The garden has been a bit different this year. The harsh winter killed a great deal of our crops leaving the garden really rather desolate after the thaw. Then we thought we were going to move house (the less I talk about this the better) so we were late planting this year’s crops.
It’s been interesting seeing how the extreme weather we’ve had over the last 12 months has impacted on the garden. The usually failsafe crops have done badly. Trusty beetroot, what happened?! Carrots, oh dear. Even the local Strawberry PYO farm closed early due to poor crops. I felt better while walking around the beautiful Kitchen Gardens at Calke Abbey and spotted some of their crops were just as disappointing as ours.
However you can always rely on the nuclear proof rhubarb and broadbeans to keep going. The herb garden also survived. After a bleak looking February and me thinking most of the herbs had died I pulled them up and replanted the herbs only for the original herbs to regenerate like a phoenix from the flames and the herb garden is now overflowing with mint. The ancient apple tree that overhangs our garden really did look in a sorry state. With no sign of life in the tree by April I really thought the harsh winter had killed it. Then all of a sudden, within the space of 2 weeks, the tree went from no sign of life to being adorned with leaves and blossom. I’ve never seen such a fast transformation before. Got to love Mother Nature.
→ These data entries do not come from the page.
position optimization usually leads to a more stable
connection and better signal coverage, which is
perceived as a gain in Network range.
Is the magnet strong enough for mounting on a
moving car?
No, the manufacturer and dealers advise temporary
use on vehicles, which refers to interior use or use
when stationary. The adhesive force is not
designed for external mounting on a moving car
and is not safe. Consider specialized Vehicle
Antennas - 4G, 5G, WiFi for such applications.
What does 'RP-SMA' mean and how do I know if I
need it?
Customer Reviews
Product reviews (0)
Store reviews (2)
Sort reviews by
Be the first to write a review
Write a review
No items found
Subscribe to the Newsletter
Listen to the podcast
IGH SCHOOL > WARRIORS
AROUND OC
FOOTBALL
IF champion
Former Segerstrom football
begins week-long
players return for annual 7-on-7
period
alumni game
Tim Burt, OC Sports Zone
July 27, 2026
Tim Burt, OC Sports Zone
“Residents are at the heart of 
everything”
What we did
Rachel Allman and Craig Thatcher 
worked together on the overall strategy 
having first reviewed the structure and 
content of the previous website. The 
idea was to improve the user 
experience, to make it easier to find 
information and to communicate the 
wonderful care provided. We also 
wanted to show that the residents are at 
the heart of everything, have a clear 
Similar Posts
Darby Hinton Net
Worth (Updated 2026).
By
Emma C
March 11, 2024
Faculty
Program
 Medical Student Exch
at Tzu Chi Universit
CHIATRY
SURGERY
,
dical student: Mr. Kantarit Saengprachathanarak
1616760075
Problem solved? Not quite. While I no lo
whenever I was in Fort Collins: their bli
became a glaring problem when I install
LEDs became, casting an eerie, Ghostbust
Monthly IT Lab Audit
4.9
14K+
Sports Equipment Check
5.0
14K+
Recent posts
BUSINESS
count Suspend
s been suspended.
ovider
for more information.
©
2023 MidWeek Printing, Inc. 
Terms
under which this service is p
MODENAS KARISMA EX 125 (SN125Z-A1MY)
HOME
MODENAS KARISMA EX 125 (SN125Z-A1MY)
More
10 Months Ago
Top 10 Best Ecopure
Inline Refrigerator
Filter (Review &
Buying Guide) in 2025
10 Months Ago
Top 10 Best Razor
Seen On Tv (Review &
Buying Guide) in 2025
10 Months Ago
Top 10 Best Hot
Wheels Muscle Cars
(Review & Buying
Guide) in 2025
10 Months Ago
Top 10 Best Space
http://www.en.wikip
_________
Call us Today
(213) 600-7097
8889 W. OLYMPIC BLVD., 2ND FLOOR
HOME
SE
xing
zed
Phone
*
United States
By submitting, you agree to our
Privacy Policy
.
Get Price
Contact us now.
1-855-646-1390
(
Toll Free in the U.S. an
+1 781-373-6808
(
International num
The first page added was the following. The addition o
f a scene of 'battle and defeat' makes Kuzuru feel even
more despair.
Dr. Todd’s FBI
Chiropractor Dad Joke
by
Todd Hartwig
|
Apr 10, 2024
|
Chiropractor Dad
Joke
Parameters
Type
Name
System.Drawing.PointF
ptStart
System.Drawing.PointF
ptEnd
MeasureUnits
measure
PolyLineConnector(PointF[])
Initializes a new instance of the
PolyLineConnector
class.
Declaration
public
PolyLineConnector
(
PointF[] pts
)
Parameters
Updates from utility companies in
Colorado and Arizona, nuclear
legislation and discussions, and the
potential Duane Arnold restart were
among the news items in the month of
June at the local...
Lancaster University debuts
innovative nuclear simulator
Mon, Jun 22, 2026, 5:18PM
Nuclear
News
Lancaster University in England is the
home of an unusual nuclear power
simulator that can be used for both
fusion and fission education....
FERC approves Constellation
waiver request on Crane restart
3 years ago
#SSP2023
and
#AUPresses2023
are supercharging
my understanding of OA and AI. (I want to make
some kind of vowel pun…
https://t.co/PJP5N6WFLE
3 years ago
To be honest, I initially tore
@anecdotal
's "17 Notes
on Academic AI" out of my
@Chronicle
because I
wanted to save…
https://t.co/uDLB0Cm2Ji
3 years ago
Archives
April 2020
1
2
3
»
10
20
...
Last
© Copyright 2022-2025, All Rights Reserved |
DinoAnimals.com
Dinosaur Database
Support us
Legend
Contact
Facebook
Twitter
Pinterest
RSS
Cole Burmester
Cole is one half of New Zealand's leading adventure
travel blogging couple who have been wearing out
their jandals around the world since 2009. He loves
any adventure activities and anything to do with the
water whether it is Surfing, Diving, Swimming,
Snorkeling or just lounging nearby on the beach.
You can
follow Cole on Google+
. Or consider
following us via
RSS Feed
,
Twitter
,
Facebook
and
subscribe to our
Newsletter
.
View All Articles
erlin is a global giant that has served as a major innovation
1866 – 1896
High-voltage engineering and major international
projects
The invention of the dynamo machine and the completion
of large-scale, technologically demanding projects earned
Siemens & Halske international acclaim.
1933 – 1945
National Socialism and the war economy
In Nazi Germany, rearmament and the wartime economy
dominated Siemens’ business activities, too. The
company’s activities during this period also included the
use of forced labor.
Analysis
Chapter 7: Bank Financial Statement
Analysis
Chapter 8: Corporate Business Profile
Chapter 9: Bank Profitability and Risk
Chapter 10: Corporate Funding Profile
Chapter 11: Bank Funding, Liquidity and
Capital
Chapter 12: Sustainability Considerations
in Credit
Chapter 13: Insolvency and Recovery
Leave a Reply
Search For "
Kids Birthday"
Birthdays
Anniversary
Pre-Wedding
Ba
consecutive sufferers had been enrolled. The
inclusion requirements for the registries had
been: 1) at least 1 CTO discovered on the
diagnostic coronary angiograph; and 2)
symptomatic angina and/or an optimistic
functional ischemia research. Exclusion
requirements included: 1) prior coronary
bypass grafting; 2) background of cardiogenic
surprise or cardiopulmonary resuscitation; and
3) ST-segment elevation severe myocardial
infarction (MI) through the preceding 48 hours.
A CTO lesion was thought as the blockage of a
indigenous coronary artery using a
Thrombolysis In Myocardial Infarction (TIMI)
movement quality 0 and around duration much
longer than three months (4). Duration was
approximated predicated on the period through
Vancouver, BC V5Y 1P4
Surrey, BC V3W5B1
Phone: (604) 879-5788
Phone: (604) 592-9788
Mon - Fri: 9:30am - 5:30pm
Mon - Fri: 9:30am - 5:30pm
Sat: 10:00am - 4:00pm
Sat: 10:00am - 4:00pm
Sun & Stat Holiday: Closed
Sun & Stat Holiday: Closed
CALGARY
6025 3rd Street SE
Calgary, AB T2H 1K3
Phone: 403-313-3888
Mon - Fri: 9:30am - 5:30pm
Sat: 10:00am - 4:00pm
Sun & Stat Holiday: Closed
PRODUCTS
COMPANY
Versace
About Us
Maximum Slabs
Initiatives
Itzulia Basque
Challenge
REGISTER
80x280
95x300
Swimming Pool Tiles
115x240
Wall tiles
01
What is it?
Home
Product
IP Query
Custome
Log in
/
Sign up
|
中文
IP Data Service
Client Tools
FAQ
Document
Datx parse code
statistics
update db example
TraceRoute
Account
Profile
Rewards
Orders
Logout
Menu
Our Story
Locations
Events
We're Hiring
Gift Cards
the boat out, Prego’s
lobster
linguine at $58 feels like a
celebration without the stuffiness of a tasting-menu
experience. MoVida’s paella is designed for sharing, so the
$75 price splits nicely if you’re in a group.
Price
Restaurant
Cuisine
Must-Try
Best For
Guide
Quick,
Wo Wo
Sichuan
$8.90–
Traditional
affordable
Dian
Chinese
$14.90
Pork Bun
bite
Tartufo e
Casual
This year the apple crops should be as great as last year’s due to the harsh frost killing a parasite that can blight apple crops. 2011 is going to be another good year for cider.
I think part of the problem with the garden this year is due to the almost drought like conditions we’ve endured. Unlike most of the country we’ve had hardly any rain. As I look out the window the grass is parched and the leaves are beginning to turn on the trees. This isn’t an early Autumn, but the fact the trees are dehydrated and stressed. Soft fruit crops have also been effected as the plants don’t have sufficient resources to waste energy on producing fruit. No blackberry picking for us this year. The hedgerows are bare of fruit and what fruit we did find we’ve left for the birds.
In amongst the disappointing garden the laboured tendering for one particular plant has paid off. For our wedding we were given a young grapevine. After 4 years of love and pruning, fruit appeared just in time for our wedding anniversary. The traditional gift for a 4th anniversary just so happens to be fruit. The fruit should ripen in the next few weeks along with the last of the tomatoes.
As we finish harvesting this year’s crops we are deciding on what to plant for next year. So far all we’ve decided on is spring onions and rainbow radishes along with wondering if we have another harsh winter is store. What are you planting for next year?